In 1989, Bo Jackson got another leg up on the NFL, one he also maintains to this day. He scored on a 92-yard run against Cincinnati, making him the only man in pro football history to have two career runs of 90 or more yards.
In 1990, he started another exclusive Club of One when he was voted to play for the AFC team in the Pro Bowl. In ’89, he had been voted to baseball’s All-Game. No one ever had made that double play before.
The Adman
Bo Jackson was at the forefront of two of the most memorable - and lasting - ad campaigns of all time. Nike’s "Just Do It" and "Bo Knows," slogans practically embedded in the American consciousness, both debuted in 1988.
The most famous of many spots came in 1990. Bo is presented as The Man. Football’s Jim Everett says, "Bo knows football," Baseball’s Kirk Gibson says, "Bo knows baseball." Basketball’s Michael Jordan says, "Bo knows basketball." Hockey’s Wayne Gretzky comes skating up and simply says, "No!" Jackson then jams very badly with rock legend Bo Diddley, who stops and says, "Bo, you don’t know Diddley!"
The Comeback
Bo Jackson didn’t play in the Pro Bowl after the 1990 season. A routine run, a routine tackle and a seemingly routine fall in a divisional playoff game against Cincinnati had a not-so-routine consequence: Jackson’s left hip was dislocated. He relocated it himself but the pain was unbelievable.

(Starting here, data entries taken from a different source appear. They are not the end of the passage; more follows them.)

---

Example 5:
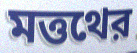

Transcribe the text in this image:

মত্তথেরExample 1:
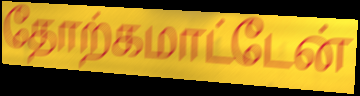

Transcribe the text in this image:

தோற்கமாட்டேன்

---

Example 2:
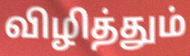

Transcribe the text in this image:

விழித்தும்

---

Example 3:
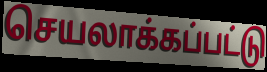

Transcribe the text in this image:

செயலாக்கப்பட்டு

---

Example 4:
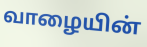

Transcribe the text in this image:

வாழையின்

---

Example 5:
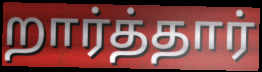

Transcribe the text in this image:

றார்த்தார்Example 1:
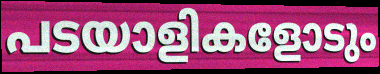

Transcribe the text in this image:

പടയാളികളോടും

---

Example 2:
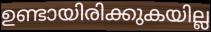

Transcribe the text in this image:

ഉണ്ടായിരിക്കുകയില്ല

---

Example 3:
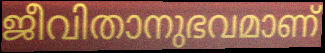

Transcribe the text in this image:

ജീവിതാനുഭവമാണ്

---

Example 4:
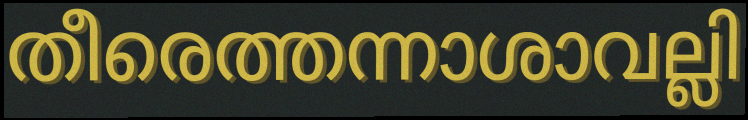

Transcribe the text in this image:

തീരെത്തന്നാശാവല്ലി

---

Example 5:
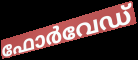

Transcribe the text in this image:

ഫോർവേഡ്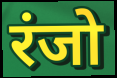
रंजो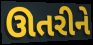
ઊતરીને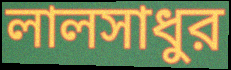
লালসাধুর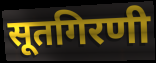
सूतगिरणीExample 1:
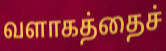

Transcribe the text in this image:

வளாகத்தைச்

No one knew then, but he never would play football again. In 515 carries over 38 late-season games in four years, he averaged 5.41 yards (among running backs with the requisite number of attempts, Jim Brown has the highest average of all time, 5.22).

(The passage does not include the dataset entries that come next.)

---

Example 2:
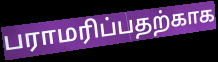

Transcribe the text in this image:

பராமரிப்பதற்காக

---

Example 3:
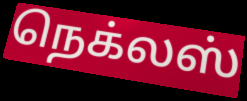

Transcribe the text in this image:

நெக்லஸ்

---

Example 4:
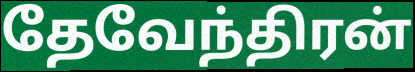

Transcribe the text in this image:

தேவேந்திரன்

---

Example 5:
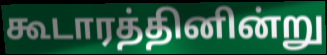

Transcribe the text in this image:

கூடாரத்தினின்று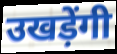
उखड़ेंगी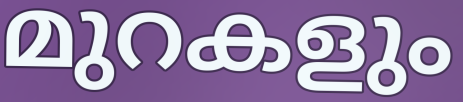
മുറകളും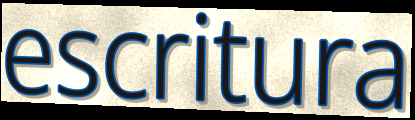
escritura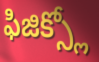
ఫిజిక్స్లోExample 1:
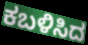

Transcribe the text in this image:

ಕಬಳಿಸಿದ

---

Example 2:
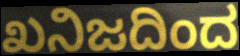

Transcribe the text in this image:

ಖನಿಜದಿಂದ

No one knew then, too, but the dislocated hip and the complications that followed sapped Jackson's speed. He would play baseball again, in a limited role (71 at-bats) for the Chicago White Sox in 1991 and then again in 1993, remarkably after hip replacement surgery in 1992.

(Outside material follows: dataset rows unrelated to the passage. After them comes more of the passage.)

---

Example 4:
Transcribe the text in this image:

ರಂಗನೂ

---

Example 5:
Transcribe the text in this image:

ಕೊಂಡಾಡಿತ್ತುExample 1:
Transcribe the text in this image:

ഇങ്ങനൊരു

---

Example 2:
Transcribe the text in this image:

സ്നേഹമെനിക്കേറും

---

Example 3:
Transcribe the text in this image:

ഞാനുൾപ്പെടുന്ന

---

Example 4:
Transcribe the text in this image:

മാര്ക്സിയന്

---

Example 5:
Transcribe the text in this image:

Blood supply had been cut off to the area around Jackson’s left hip socket, causing deterioration of the cartilage and bone, a condition known as avascular necrosis.
Doctors were concerned that he would walk normally. Bo Jackson was determined he would play baseball again, and he came back to the game in goose bumps fashion: He hit a home run in his first swing in 19 months in April 1993.
He carried on through 1993 with the White Sox, then in 1994 with the California Angels, now a study in courage and a pacesetter yet again. No one ever had played major league baseball with an artificial hip. "I actually slid a few times on it," he says. "It didn’t make my doctors happy, but it didn’t hurt me, either."
He hit a total of 29 home runs in 1993-94 - stole one base, too - and then, at 32, took his magic body out of the games.
The Good Life
He has no regrets. None. Some people think he should have picked one sport and stayed with it. He says he's lucky to have done it all. Some people decry the injury he suffered in football. He says it could have happened sliding into third base.
"Life is about ifs," he says. "It would be nice to be in the Baseball Hall of Fame or the Pro Football Hall of Fame [he is in the College Football Hall of Fame], but it would be nice to win the Powerball lotto, too."
A rich man in many ways, he lives in suburban Chicago, in a bucolic setting on rolling hills by the Des Plaines River, with his wife, Linda, and their three teenage children - Garrett, 18, Nicholas, 16, and Morgan, 14.
Bebe Jackson died in 1992, three weeks after Bo’s first hip surgery (he has had two ensuing operations on the hip), and in 1995 Bo completed his promise to his Mama when he finished his degree in human sciences from Auburn.
He own or co-owns successful meat and food processing and distribution companies.
Bo Jackson’s life is no longer an adrenaline rush, no longer the stuff of folk songs.
But he was fortunate once. He got to sing his song.
And lucky us, of course: We got to watch and listen.